━━━ AVAILABLE RECORDS

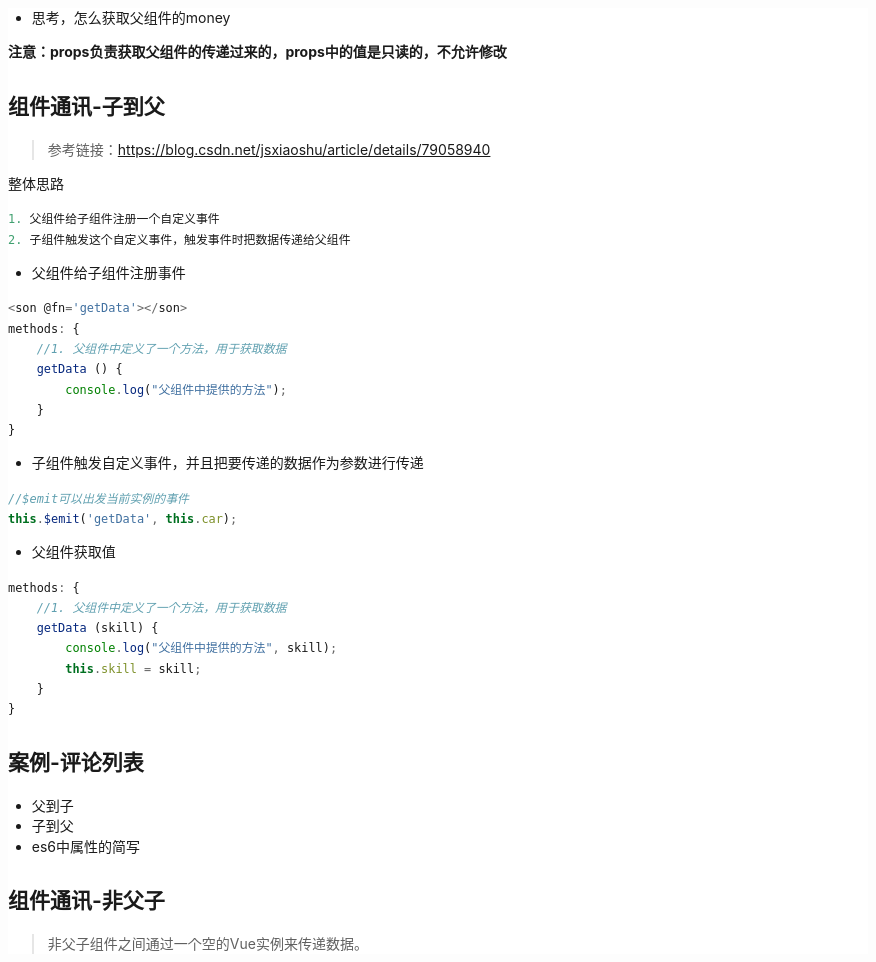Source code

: + 思考，怎么获取父组件的money

**注意：props负责获取父组件的传递过来的，props中的值是只读的，不允许修改**

## 组件通讯-子到父

> 参考链接：https://blog.csdn.net/jsxiaoshu/article/details/79058940

整体思路

```js
1. 父组件给子组件注册一个自定义事件
2. 子组件触发这个自定义事件，触发事件时把数据传递给父组件
```

+ 父组件给子组件注册事件

```js
<son @fn='getData'></son>
methods: {
    //1. 父组件中定义了一个方法，用于获取数据
    getData () {
        console.log("父组件中提供的方法");
    }
}
```

+ 子组件触发自定义事件，并且把要传递的数据作为参数进行传递

```js
//$emit可以出发当前实例的事件
this.$emit('getData', this.car);
```

+ 父组件获取值

```js
methods: {
    //1. 父组件中定义了一个方法，用于获取数据
    getData (skill) {
        console.log("父组件中提供的方法", skill);
        this.skill = skill;
    }
}
```

## 案例-评论列表

+ 父到子
+ 子到父
+ es6中属性的简写



## 组件通讯-非父子

> 非父子组件之间通过一个空的Vue实例来传递数据。
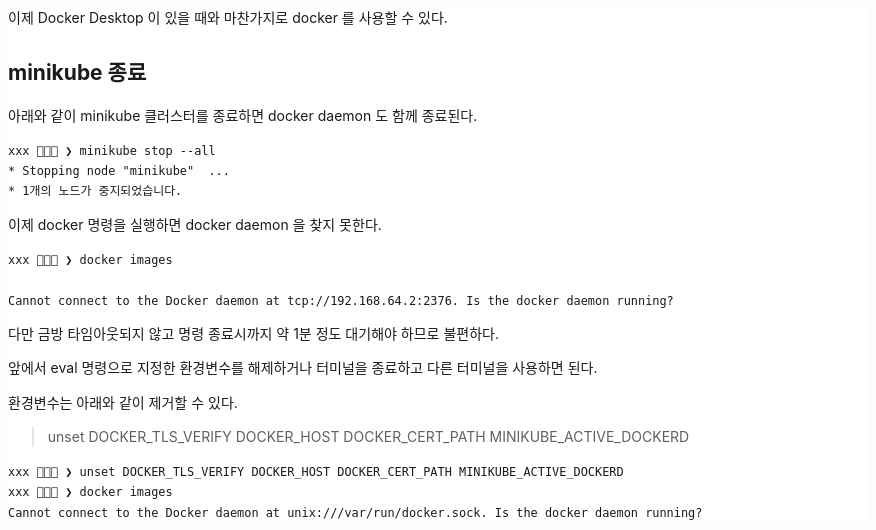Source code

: 이제 Docker Desktop 이 있을 때와 마찬가지로 docker 를 사용할 수 있다.

## minikube 종료

아래와 같이 minikube 클러스터를 종료하면 docker daemon 도 함께 종료된다.

```
xxx 🦑🍕🍺 ❯ minikube stop --all
* Stopping node "minikube"  ...
* 1개의 노드가 중지되었습니다.
```

이제 docker 명령을 실행하면 docker daemon 을 찾지 못한다. 

```
xxx 🦑🍕🍺 ❯ docker images

Cannot connect to the Docker daemon at tcp://192.168.64.2:2376. Is the docker daemon running?
```

다만 금방 타임아웃되지 않고 명령 종료시까지 약 1분 정도 대기해야 하므로 불편하다.

앞에서 eval 명령으로 지정한 환경변수를 해제하거나 터미널을 종료하고 다른 터미널을 사용하면 된다.

환경변수는 아래와 같이 제거할 수 있다.

>unset DOCKER_TLS_VERIFY DOCKER_HOST DOCKER_CERT_PATH MINIKUBE_ACTIVE_DOCKERD

```
xxx 🦑🍕🍺 ❯ unset DOCKER_TLS_VERIFY DOCKER_HOST DOCKER_CERT_PATH MINIKUBE_ACTIVE_DOCKERD                                  
xxx 🦑🍕🍺 ❯ docker images
Cannot connect to the Docker daemon at unix:///var/run/docker.sock. Is the docker daemon running?
```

━━━━━━

● **WHAT TO PRODUCE**
Please determine how many lines in the entries contain the word "skill" and answer with the number alone.

● **TASK OUTPUT**
3